The sound design is poor. Dialogue is often drowned or hollow. What little structure exists here is buried under a mountain of sex scenes, many of which blur the line between consent and coercion. Cinematography sexualises the female body under the guise of stylised storytelling, framing abuse and non-consensual encounters in flattering light, shots linger on women’s bodies, their trauma sexualized for aesthetic, not insight. This is not storytelling. It’s titillation pretending to be meaningful. The film creates moments that should be painful and reflective but dresses them in music and lighting that eroticizes the abuse. It’s the male gaze in action.

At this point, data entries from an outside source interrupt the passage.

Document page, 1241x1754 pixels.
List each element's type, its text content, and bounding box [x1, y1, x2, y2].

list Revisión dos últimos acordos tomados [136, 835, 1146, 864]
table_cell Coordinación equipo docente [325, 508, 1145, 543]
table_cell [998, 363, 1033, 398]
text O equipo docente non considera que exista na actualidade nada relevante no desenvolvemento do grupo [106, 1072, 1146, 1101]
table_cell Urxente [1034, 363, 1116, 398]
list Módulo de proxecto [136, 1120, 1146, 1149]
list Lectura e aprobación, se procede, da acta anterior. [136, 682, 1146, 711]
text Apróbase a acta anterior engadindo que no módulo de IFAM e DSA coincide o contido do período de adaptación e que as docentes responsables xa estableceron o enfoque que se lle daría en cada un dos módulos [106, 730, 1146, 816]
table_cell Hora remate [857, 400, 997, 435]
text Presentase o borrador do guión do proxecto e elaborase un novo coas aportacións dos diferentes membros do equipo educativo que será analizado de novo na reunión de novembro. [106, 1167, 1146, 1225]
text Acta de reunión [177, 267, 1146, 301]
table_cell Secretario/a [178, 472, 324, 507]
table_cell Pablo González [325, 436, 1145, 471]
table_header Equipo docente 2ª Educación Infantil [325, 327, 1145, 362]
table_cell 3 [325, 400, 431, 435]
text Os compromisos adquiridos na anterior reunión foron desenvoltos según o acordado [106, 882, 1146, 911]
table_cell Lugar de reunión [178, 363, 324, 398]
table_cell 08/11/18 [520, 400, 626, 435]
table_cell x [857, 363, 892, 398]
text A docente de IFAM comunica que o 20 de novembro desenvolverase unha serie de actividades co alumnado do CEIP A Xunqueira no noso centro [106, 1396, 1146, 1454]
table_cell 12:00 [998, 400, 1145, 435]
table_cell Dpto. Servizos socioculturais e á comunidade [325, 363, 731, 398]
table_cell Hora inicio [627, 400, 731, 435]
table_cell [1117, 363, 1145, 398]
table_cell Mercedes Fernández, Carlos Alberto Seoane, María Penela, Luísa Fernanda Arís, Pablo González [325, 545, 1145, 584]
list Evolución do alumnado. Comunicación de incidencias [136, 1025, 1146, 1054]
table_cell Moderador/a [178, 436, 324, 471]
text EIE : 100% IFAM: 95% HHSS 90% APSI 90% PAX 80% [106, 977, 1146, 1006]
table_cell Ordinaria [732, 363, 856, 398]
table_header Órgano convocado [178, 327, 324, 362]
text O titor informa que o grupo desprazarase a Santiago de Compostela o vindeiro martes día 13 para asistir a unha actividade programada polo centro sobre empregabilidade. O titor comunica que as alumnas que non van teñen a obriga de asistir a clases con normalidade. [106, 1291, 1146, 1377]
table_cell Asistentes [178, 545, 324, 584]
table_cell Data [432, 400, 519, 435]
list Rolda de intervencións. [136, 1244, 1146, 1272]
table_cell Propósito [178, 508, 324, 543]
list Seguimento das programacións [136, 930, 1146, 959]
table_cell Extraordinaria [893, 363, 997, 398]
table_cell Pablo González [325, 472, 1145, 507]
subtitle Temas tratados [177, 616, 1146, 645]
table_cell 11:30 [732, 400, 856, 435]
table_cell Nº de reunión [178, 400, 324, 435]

Final Thoughts: A Story That Should Never Have Been Told This Way
There’s no lesson here. Bro Code uses the language of transformation to excuse inexcusable behaviour. It cloaks emotional manipulation, sexual misconduct, and deeply harmful gender dynamics in the language of love and comedy. This film arrives at a time when Nigeria is already grappling with public debates about abuse, accountability, and how women are constantly expected to fix men. The Blessing CEO controversy—where she publicly defended a suspected abuser to the point of getting engaged to him—shows how easily people will romanticize toxic masculinity if it’s packaged with enough polish. Bro Code is just that: packaging. It actively contributes to the rot.
To recommend this film without heavy warnings is to risk endorsing its ideas. And to say that it mirrors reality is not enough. The job of cinema is not just to reflect, but to interrogate, to push us beyond the cycles we normalise. It tells us the happiest people are those who aren’t afraid to love. But it’s not love. It’s grooming, manipulation, and coercion, repackaged as redemption. And for impressionable viewers, especially younger audiences, the messaging is not just problematic—it’s dangerous. If anything, Bro Code mirrors the reality many are trying to escape.
If you’re going to create a redemption arc, the characters must suffer, change, and grow. Here, the “change” is a costume the men wear once the women have suffered enough. There’s no catharsis, just a quiet whisper that “boys will be boys.” It’s not about bias. It’s about responsibility. This film refuses to accept that responsibility.
Verdict
If Bro Code was trying to be satire, it failed. If it was trying to teach lessons, it taught the wrong ones. This film is an emotional hazard dressed as entertainment. A romantic comedy? No. A cautionary tale? Absolutely not. This is a brothel of broken values, stitched together with lazy writing, uninspired direction, and a moral compass that’s been flushed down the toilet.